Work to be completed ::
Copy the records below exactly, starting at the line that contains "right shoulder: (203, 264)" and ending at the line that contains "left back paw: (191, 203)"; leave out any pictures.
== == ==
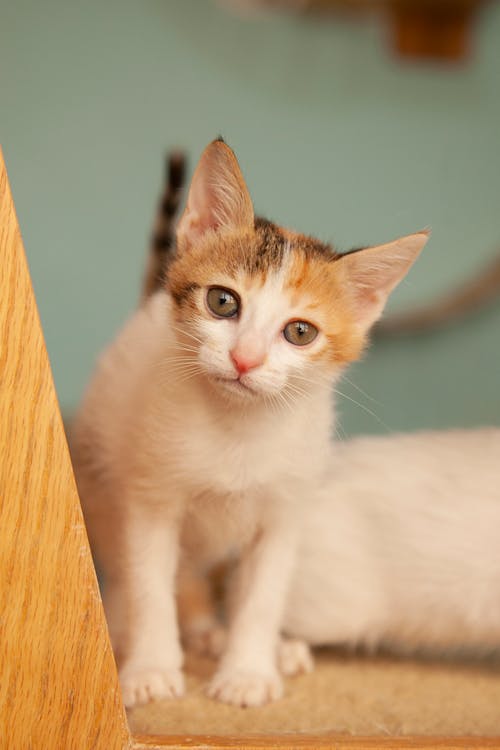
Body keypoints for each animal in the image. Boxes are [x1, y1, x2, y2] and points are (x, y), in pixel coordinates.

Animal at [70, 138, 430, 708]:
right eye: (223, 302)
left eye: (300, 332)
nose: (245, 359)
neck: (237, 428)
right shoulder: (150, 500)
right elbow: (150, 585)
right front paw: (151, 667)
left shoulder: (286, 510)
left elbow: (263, 594)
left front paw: (249, 670)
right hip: (101, 472)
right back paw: (172, 629)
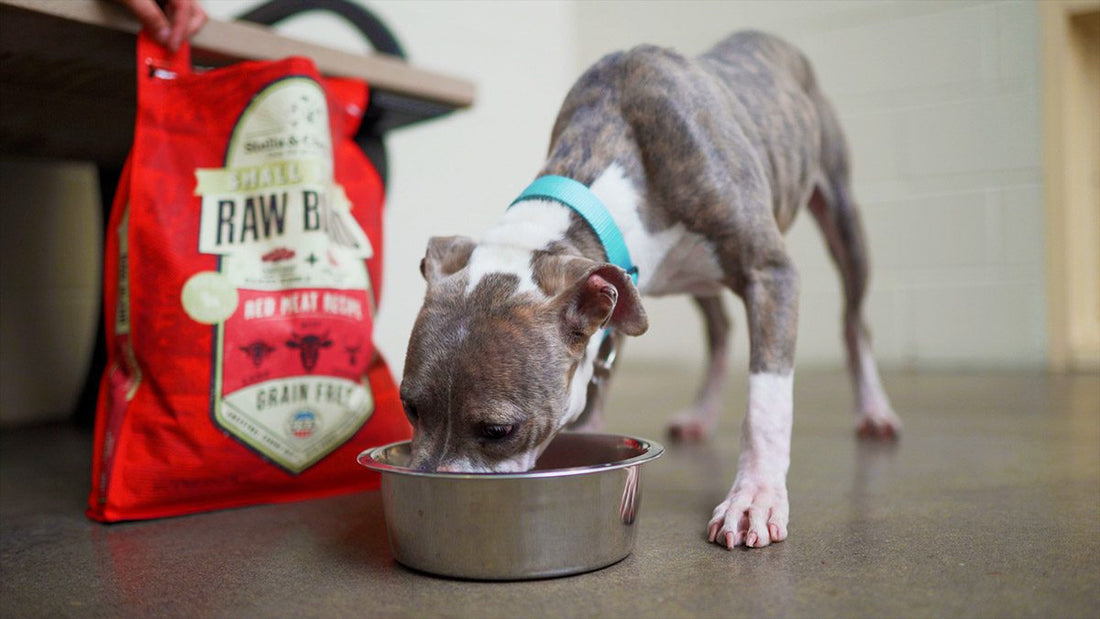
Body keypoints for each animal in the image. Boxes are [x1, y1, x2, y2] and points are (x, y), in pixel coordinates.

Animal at [400, 31, 897, 549]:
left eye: (498, 430)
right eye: (409, 407)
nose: (434, 502)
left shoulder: (770, 273)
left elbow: (767, 402)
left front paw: (754, 498)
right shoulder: (614, 305)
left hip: (843, 218)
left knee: (854, 322)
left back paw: (874, 409)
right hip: (697, 279)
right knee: (720, 329)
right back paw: (701, 413)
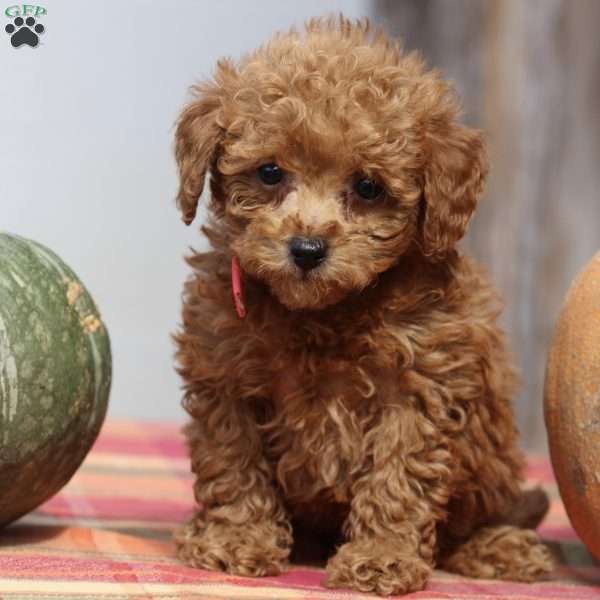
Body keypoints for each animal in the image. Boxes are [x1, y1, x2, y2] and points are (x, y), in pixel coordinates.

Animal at [171, 17, 556, 596]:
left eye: (368, 186)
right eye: (269, 173)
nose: (307, 249)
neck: (324, 313)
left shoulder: (418, 388)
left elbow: (397, 478)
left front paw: (381, 558)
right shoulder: (225, 376)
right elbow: (233, 462)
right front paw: (234, 539)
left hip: (492, 454)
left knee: (489, 511)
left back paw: (498, 547)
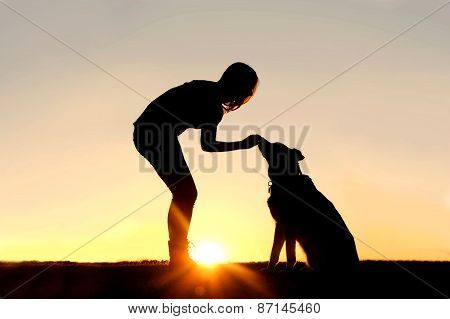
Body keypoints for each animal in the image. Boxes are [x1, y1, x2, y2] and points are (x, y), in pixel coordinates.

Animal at [260, 140, 358, 272]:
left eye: (276, 146)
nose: (260, 140)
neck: (287, 180)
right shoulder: (280, 224)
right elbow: (274, 251)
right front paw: (270, 269)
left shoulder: (290, 225)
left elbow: (290, 253)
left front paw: (288, 270)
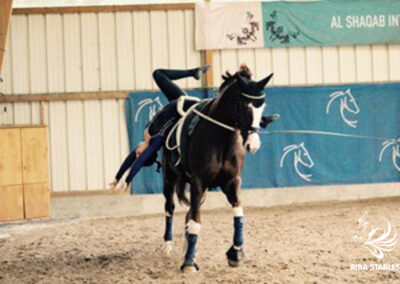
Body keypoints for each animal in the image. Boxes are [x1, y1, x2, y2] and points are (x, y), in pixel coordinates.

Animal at [161, 66, 274, 272]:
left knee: (189, 213)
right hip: (170, 178)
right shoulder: (198, 182)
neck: (222, 138)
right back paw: (168, 245)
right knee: (170, 208)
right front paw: (189, 263)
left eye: (262, 107)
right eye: (244, 105)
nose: (253, 145)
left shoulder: (232, 181)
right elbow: (196, 222)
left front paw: (236, 253)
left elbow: (238, 215)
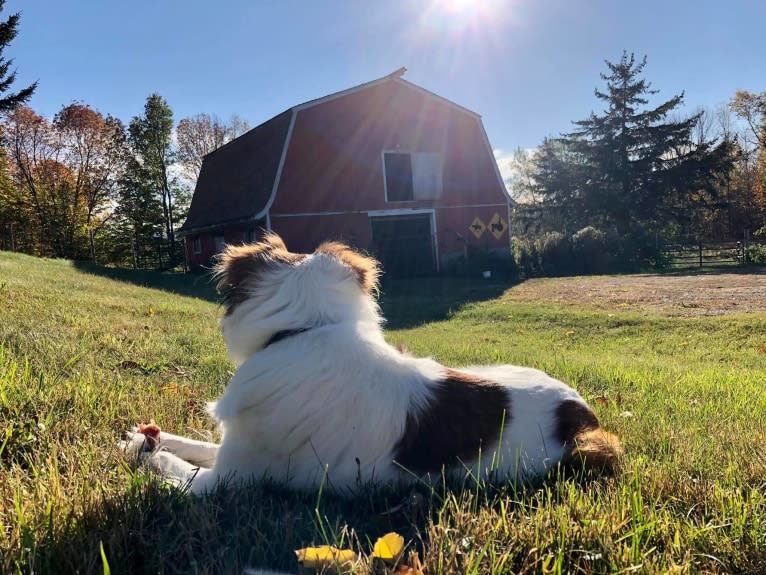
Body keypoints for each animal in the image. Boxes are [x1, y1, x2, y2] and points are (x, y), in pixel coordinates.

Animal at [121, 235, 624, 496]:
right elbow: (192, 442)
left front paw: (148, 451)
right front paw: (144, 436)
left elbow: (176, 465)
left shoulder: (229, 480)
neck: (308, 329)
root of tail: (583, 416)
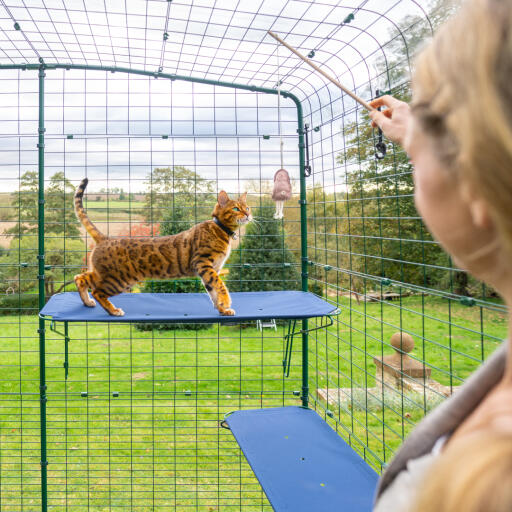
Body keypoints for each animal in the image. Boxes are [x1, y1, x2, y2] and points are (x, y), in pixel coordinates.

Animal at [72, 179, 252, 316]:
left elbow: (212, 291)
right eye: (236, 208)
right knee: (97, 291)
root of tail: (105, 238)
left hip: (107, 274)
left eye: (247, 207)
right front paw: (226, 302)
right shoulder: (203, 264)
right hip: (120, 279)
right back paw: (113, 311)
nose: (248, 214)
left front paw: (222, 310)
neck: (220, 229)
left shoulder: (211, 269)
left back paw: (87, 302)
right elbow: (220, 285)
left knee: (80, 278)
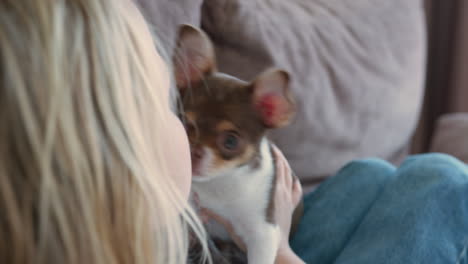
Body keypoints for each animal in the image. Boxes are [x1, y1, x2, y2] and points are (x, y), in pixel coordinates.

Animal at [174, 25, 302, 264]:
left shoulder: (264, 235)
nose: (192, 151)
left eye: (231, 141)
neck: (218, 183)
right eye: (185, 124)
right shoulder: (191, 215)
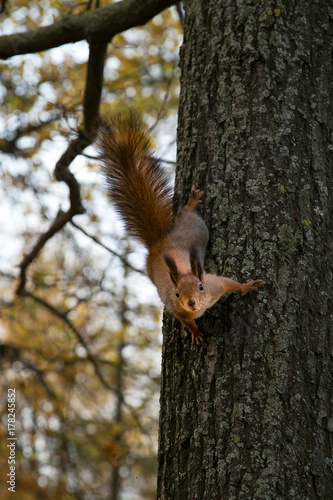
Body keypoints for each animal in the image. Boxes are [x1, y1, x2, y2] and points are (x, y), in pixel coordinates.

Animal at [97, 108, 264, 344]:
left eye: (201, 287)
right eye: (177, 293)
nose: (191, 303)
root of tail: (160, 240)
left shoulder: (216, 284)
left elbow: (231, 283)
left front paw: (249, 286)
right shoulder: (176, 310)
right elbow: (187, 322)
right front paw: (195, 333)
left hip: (196, 227)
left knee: (186, 212)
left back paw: (191, 203)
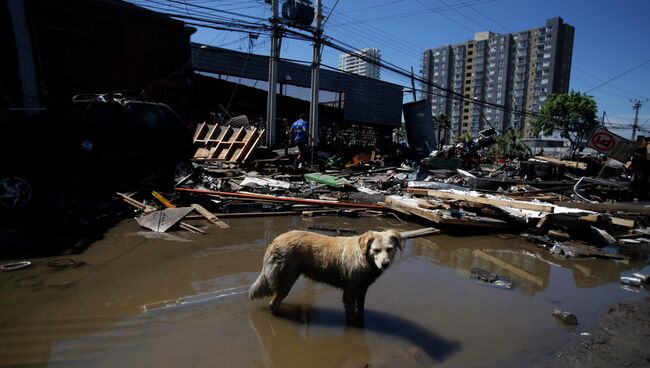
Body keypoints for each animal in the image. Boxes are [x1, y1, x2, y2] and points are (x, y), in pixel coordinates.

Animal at [248, 230, 400, 324]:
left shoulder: (363, 288)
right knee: (273, 303)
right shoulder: (350, 290)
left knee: (276, 299)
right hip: (286, 280)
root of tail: (274, 241)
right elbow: (351, 314)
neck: (363, 257)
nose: (385, 264)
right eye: (376, 250)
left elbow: (360, 307)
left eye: (389, 249)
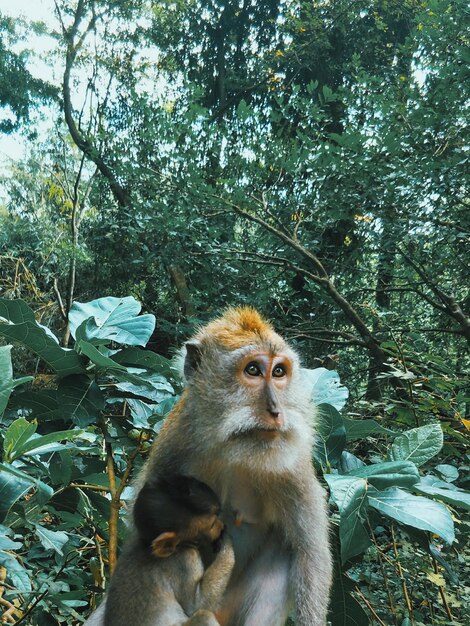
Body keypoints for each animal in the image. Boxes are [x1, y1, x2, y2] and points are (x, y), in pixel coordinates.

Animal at [103, 472, 234, 624]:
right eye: (212, 525)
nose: (221, 525)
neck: (147, 546)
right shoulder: (185, 559)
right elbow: (196, 605)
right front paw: (226, 542)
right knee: (203, 615)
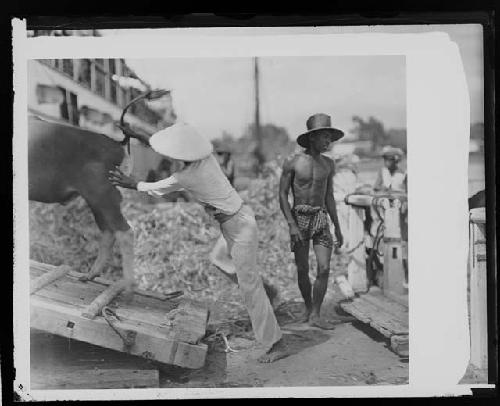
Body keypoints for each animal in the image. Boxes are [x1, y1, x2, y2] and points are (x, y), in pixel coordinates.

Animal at [27, 116, 137, 290]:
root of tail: (118, 145)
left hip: (102, 195)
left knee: (125, 231)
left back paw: (128, 286)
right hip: (96, 201)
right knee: (109, 231)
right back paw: (89, 275)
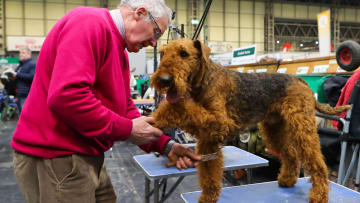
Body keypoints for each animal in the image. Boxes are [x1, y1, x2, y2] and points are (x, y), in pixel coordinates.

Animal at [150, 38, 350, 203]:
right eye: (162, 53)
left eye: (184, 53)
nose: (164, 80)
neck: (206, 79)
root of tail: (301, 81)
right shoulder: (208, 138)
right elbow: (209, 173)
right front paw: (208, 197)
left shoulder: (220, 123)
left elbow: (181, 108)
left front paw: (160, 117)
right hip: (274, 129)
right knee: (291, 154)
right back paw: (287, 180)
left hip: (302, 128)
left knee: (317, 163)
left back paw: (319, 195)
== == ==
Written solution ::
right shoulder: (203, 264)
right hip: (120, 279)
right back paw: (113, 311)
nose: (248, 214)
left front paw: (222, 310)
neck: (220, 229)
left shoulder: (211, 269)
left back paw: (87, 302)
right elbow: (220, 285)
left knee: (80, 278)
Body keypoints for each animal in the image. Boxes are [x1, y1, x2, y2] and points are (x, y), in pixel coordinates.

Animal at [174, 25, 302, 264]:
left shoulder: (264, 235)
nose: (192, 151)
left eye: (231, 141)
neck: (218, 183)
right eye: (185, 124)
right shoulder: (191, 215)
Body keypoints for each animal in the image. Boxes are [x1, y1, x2, y2] and points are (x, y), in pixel coordinates.

Animal at [97, 108, 264, 344]:
left eye: (201, 287)
right eye: (177, 293)
nose: (191, 303)
root of tail: (160, 240)
left shoulder: (216, 284)
left elbow: (231, 283)
left front paw: (249, 286)
right shoulder: (176, 310)
right elbow: (187, 322)
right front paw: (195, 333)
left hip: (196, 227)
left knee: (186, 212)
left back paw: (191, 203)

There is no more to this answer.